Re: Sogo Authenticate without domain part in email address

ZhangHuangbin wrote:

Hmm, one possible issue, please set “ bindFields = (uid);” and try again.

does not authenticate at all, even with @mydomain.com


I have also set these in sogo.conf (tried with "uid" only and "uid, mail"):

SOGoForceExternalLoginWithEmail = NO;
SOGoEnableDomainBasedUID = NO;

9

Re: Sogo Authenticate without domain part in email address

Remove “ domainname=%d,” in baseDN, you login without domain part, it (%d) will cause empty value.

10 (edited by shinobi_b_92 2020-02-14 18:21:31)

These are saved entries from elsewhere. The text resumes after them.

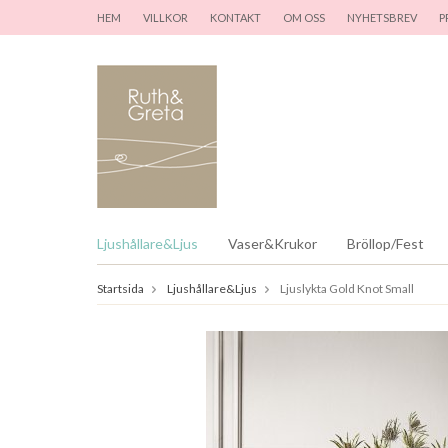
HEM
VILLKOR
KONTAKT
OM OSS
NYHETSBREV
P
Ljushållare&Ljus
Vaser&Krukor
Bröllop/Fest
Startsida
Ljushållare&Ljus
Ljuslykta Gold Knot Small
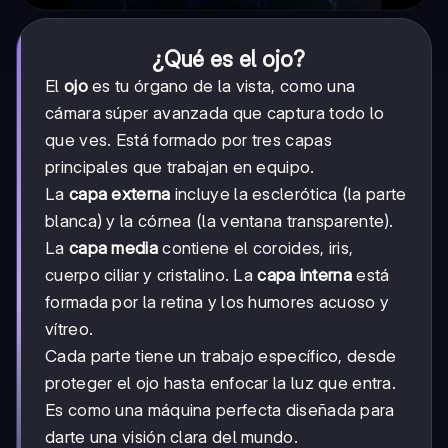
¿Qué es el ojo?
El
ojo
es tu órgano de la vista, como una
cámara súper avanzada que captura todo lo
que ves. Está formado por tres capas
principales que trabajan en equipo.
La
capa externa
incluye la esclerótica (la parte
blanca) y la córnea (la ventana transparente).
La
capa media
contiene el coroides, iris,
cuerpo ciliar y cristalino. La
capa interna
está
formada por la retina y los humores acuoso y
vítreo.
Cada parte tiene un trabajo específico, desde
proteger el ojo hasta enfocar la luz que entra.
Es como una máquina perfecta diseñada para
darte una visión clara del mundo.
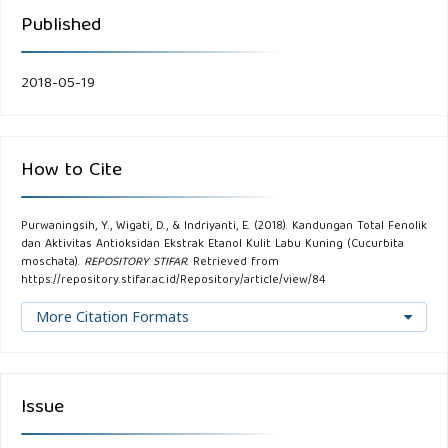
Published
2018-05-19
How to Cite
Purwaningsih, Y., Wigati, D., & Indriyanti, E. (2018). Kandungan Total Fenolik
dan Aktivitas Antioksidan Ekstrak Etanol Kulit Labu Kuning (Cucurbita
moschata).
REPOSITORY STIFAR
. Retrieved from
https://repository.stifar.ac.id/Repository/article/view/84
More Citation Formats
Issue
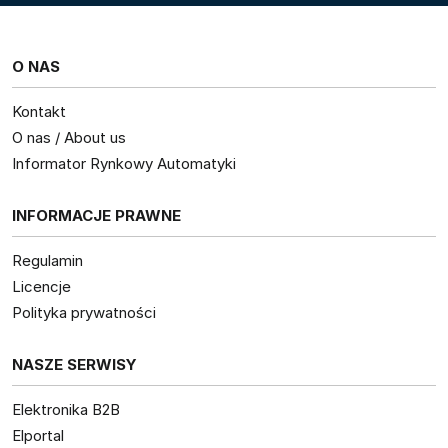
O NAS
Kontakt
O nas / About us
Informator Rynkowy Automatyki
INFORMACJE PRAWNE
Regulamin
Licencje
Polityka prywatności
NASZE SERWISY
Elektronika B2B
Elportal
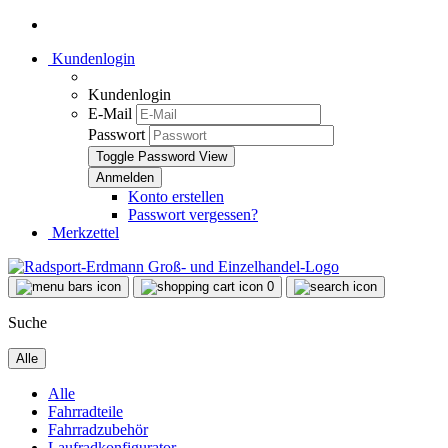
Kundenlogin
Kundenlogin
E-Mail
Passwort
Toggle Password View
Konto erstellen
Passwort vergessen?
Merkzettel
0
Suche
Alle
Alle
Fahrradteile
Fahrradzubehör
Laufradkonfigurator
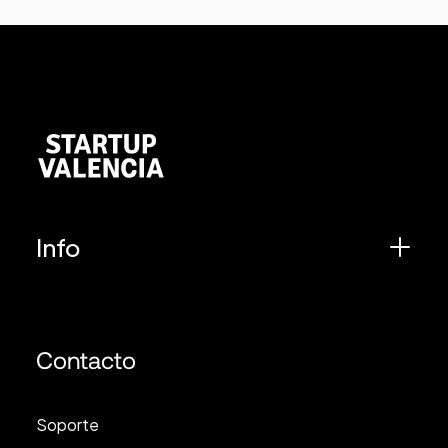
Info
Contacto
Soporte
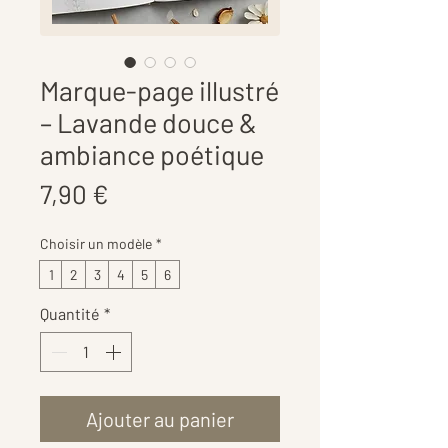
Marque-page illustré
– Lavande douce &
ambiance poétique
Prix
7,90 €
Choisir un modèle
*
1
2
3
4
5
6
Quantité
*
Ajouter au panier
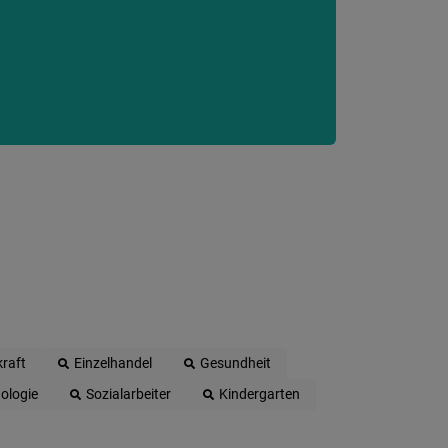
raft
Einzelhandel
Gesundheit
ologie
Sozialarbeiter
Kindergarten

Re: Sogo Authenticate without domain part in email address

shinobi_b_92 wrote:

2020-02-14 11:01:53.343 sogod[13466:13466] -[NGLdapConnection _searchAtBaseDN:qualifier:attributes:scope:]: search at base '' filter '(objectClass=*)' for attrs 'subschemaSubentry'
2020-02-14 11:01:53.344 sogod[13466:13466] -[NGLdapConnection _searchAtBaseDN:qualifier:attributes:scope:]: search at base 'cn=Subschema' filter '(objectClass=*)' for attrs 'objectclasses'
2020-02-14 11:01:53.352 sogod[13466:13466] -[NGLdapConnection _searchAtBaseDN:qualifier:attributes:scope:]: search at base 'domainname=%d,o=domains,dc=mydomain,dc=com' filter '(&(|(uid=abcd)(mail=abcd))(objectClass=mailUser)(accountStatus=active)(enabledService=mail)(enabledService=sogo))' for attrs 'dn'
Feb 14 11:01:53 sogod [13466]: SOGoRootPage Login from '1.2.3.4' for user 'abcd' might not have worked - password policy: 65535  grace: -1  expire: -1  bound: 0

It's the filter. @mydomain.com is not appended to mail=abcd

11

Re: Sogo Authenticate without domain part in email address

ZhangHuangbin wrote:

Remove “ domainname=%d,” in baseDN, you login without domain part, it (%d) will cause empty value.

Yeah, that was the trick!!! Thanks a lot!!!